Beginning with the importance of imperial portraits in Roman politics, this richly illustrated book offers a tour through 2,000 years of art and cultural history, presenting a fresh look at works by artists from Memling and Mantegna to the nineteenth-century American sculptor Edmonia Lewis, as well as by generations of weavers, cabinetmakers, silversmiths, printers, and ceramicists. Rather than a story of a simple repetition of stable, blandly conservative images of imperial men and women, Twelve Caesars is an unexpected tale of changing identities, clueless or deliberate misidentifications, fakes, and often ambivalent representations of authority.

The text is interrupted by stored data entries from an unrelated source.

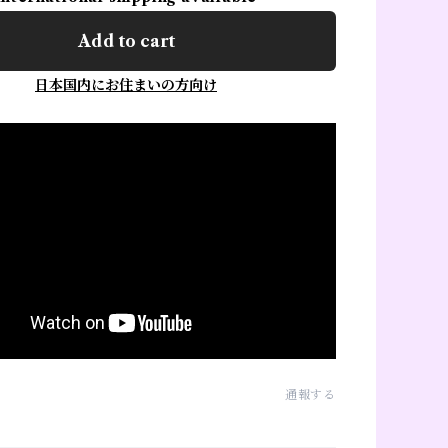
Add to cart
日本国内にお住まいの方向け
通報する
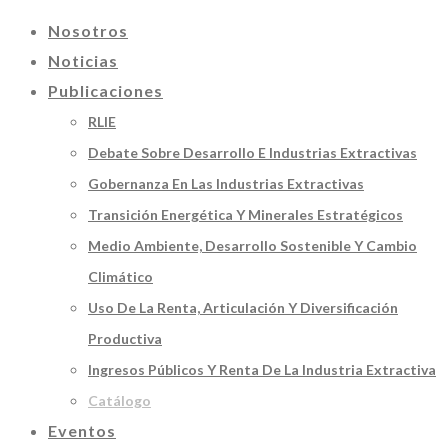
Nosotros
Noticias
Publicaciones
RLIE
Debate Sobre Desarrollo E Industrias Extractivas
Gobernanza En Las Industrias Extractivas
Transición Energética Y Minerales Estratégicos
Medio Ambiente, Desarrollo Sostenible Y Cambio
Climático
Uso De La Renta, Articulación Y Diversificación
Productiva
Ingresos Públicos Y Renta De La Industria Extractiva
Catálogo
Eventos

From Beard’s reconstruction of Titian’s extraordinary lost Room of the Emperors to her reinterpretation of Henry VIII’s famous Caesarian tapestries, Twelve Caesars includes fascinating detective work and offers a gripping story of some of the most challenging and disturbing portraits of power ever created.
Mary Beard is one of the world’s leading classicists and cultural commentators. A specialist in Roman history and art, she is professor of classics at the University of Cambridge and the author of bestselling and award-winning books, including SPQR: A History of Ancient Rome and Women and Power: A Manifesto. She has also written and presented many television programs, from Civilisations and Meet the Romans to The Shock of the Nude. She lives in Cambridge, England. Twitter @wmarybeard
Journalist Suzi Feay in conversation with Professor Mary Beard to discuss Mary’s life and career as well as her latest book, Twelve Caesars: Images of Power from the Ancient World to the Modern, looking at emperors who, 2000 years after their death, are still the subjects of painting and sculpture, the heroes and anti-heroes of movies, the stars of political cartoons. They will talk about why, since the Renaissance, these images have remained so prevalent in Western culture. Emperors such as Vitellius who briefly ruled in 69 AD, who is now much less well known than the big names of Caligula, Claudius, Nero, or Hadrian, but was notorious between the sixteenth and nineteenth centuries as a sadist and a glutton, and whose face appears in literally hundreds of paintings.